Take my doctor’s current billing system…please. Every time I see him for a periodic physical or minor injury, he bills my insurance company about 250% of what he will actually collect. I have a substantial deductible that always leaves me paying the full and final amount due, but he doesn’t have a clue about how much to charge me when I see him. Instead, we both have to wait for the tango to conclude between his billing people and the insurer’s paying people, culminating in the amount I must pay—a value-subtracting process that consumes an astonishing 31% of all medical costs.
Why not drop primary and preventive care from insurance coverage? Then my doctor could tell me his price before (or immediately after) my visit and I could pay with a credit card—with transaction costs an order-of-magnitude lower than with the corrosive current system. If he could do that, he would immediately see a big increase in take-home pay, having rid himself of all those billing clerks, consultants, computer systems, and financing costs he now has to pay just to collect fees averaging less than $100 each.
But provider competition and reduced transaction costs are merely the start. Medicare is the 800-pound gorilla that controls the current doctor-fee structure that every insurer has to use. If we could throw that out, then doctors would be free to figure out even more efficient ways to charge their patients so that both sides win. The simplest may be to directly charge prepaid patient subscription fees that include everything the doctor does.
What would that cost patients? Here’s what practicing family doctor Benjamin Brewer, M.D. said in The Wall Street Journal in 2008: “What’s missing in the debate over our nation’s health-care crisis is that primary care is cheap. Cheaper than your cell phone bill. Cheaper than a tank of gas. Cheaper than dinner and a movie. It’s so cheap the average person doesn’t value it properly.

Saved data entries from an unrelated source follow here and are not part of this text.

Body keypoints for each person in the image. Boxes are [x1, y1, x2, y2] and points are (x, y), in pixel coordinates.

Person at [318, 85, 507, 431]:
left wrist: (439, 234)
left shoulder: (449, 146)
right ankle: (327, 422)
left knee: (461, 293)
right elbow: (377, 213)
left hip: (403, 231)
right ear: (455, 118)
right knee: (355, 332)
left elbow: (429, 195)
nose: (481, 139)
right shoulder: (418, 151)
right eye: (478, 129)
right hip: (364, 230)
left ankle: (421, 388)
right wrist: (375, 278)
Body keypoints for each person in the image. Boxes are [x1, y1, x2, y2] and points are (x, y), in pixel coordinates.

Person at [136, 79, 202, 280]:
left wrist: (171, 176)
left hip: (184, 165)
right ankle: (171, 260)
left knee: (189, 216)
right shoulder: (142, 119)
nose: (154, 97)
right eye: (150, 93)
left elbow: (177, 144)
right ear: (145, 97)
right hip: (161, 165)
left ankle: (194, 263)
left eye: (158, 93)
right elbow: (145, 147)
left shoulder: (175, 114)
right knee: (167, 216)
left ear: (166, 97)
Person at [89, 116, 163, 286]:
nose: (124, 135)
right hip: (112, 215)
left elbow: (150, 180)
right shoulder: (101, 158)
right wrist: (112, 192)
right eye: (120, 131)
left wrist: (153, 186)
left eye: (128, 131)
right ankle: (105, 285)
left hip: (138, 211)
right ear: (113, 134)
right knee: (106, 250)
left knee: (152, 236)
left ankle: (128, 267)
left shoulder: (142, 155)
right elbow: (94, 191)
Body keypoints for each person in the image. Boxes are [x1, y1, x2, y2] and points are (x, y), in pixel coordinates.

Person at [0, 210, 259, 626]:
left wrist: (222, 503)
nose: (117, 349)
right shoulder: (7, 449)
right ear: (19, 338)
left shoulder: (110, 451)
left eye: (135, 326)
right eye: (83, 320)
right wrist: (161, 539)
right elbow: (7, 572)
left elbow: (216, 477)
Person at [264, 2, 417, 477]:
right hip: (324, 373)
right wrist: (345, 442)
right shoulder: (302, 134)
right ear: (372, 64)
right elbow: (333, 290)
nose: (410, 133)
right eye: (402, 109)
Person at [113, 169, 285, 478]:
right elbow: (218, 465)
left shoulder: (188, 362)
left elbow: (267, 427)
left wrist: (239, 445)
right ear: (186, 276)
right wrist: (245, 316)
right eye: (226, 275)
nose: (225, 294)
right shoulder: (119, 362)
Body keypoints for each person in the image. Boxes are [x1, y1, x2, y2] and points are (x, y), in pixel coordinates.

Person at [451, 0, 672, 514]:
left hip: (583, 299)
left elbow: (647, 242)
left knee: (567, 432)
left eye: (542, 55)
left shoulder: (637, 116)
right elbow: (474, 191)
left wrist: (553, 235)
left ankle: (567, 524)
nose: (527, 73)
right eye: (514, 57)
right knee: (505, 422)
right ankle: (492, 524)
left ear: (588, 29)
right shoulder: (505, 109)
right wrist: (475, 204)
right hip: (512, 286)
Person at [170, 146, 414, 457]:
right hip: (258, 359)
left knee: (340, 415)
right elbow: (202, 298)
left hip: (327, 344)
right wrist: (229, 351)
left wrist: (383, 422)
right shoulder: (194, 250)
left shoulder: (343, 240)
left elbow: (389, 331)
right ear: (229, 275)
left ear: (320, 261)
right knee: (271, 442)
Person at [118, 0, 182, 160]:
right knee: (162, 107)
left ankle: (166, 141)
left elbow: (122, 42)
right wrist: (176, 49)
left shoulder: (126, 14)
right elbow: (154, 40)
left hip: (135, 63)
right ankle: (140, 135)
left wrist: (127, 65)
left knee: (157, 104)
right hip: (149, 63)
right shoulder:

I could have covered my salary for 2007 and the costs of all my staff and overhead for less than $20 per patient per month, including maternity and hospital care. My practice covers 80% to 90% of what the average person will ever need a doctor for. Compare that to what you or your employer is paying for health coverage, and you’ll find that the high costs are due largely to catastrophic illnesses, hospital charges and money going to middlemen.”

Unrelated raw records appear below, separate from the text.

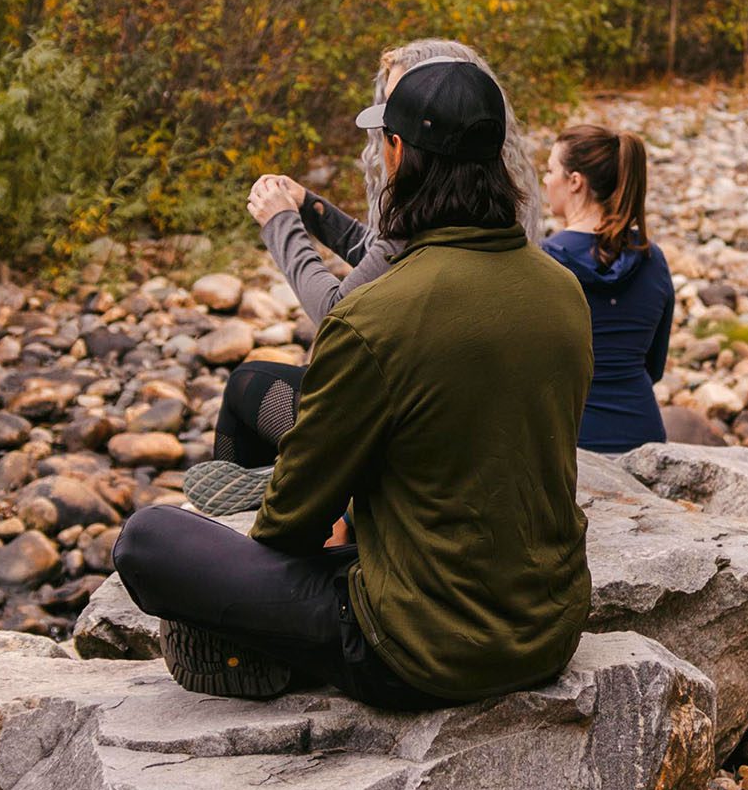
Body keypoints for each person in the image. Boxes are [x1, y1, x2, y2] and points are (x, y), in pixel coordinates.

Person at [113, 58, 594, 705]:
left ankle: (258, 650)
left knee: (147, 539)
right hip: (548, 628)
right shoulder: (562, 291)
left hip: (415, 650)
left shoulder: (374, 317)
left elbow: (289, 522)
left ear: (398, 153)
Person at [187, 39, 542, 516]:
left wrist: (280, 224)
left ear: (405, 144)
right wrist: (311, 208)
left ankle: (254, 514)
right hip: (464, 424)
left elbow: (337, 311)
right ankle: (287, 484)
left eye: (395, 111)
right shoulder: (493, 222)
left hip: (398, 432)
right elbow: (381, 255)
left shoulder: (420, 223)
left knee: (247, 384)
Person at [541, 124, 674, 455]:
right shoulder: (652, 258)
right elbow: (654, 366)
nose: (544, 180)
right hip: (644, 439)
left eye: (549, 170)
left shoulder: (545, 261)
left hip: (571, 441)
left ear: (575, 182)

You may have heard that primary care providers like Dr. Brewer are an endangered species because of low reimbursement rates mandated by Medicare (if not, see my previous article). But what if doctors could throw out fee-for-service billing altogether and directly charge their patients (or, for the poor, Medicaid), say, $30 per month? My guess is that family practice would suddenly become the most popular specialty in doctordom and primary care doctor shortages would soon be mentioned only in history books.
This doesn’t mean insurers should be forbidden to cover primary and preventive care, only that they shouldn’t be forced to as they are now. Some organizations, such as Kaiser’s HMO plans, efficiently provide it by paying their physicians on a per-capita basis with no fee-for-service billing complications.
It’s time to redefine health insurance as protection against unaffordable costs of unexpected, necessary medical care. We—and our medical providers—will figure out the rest, thank you very much.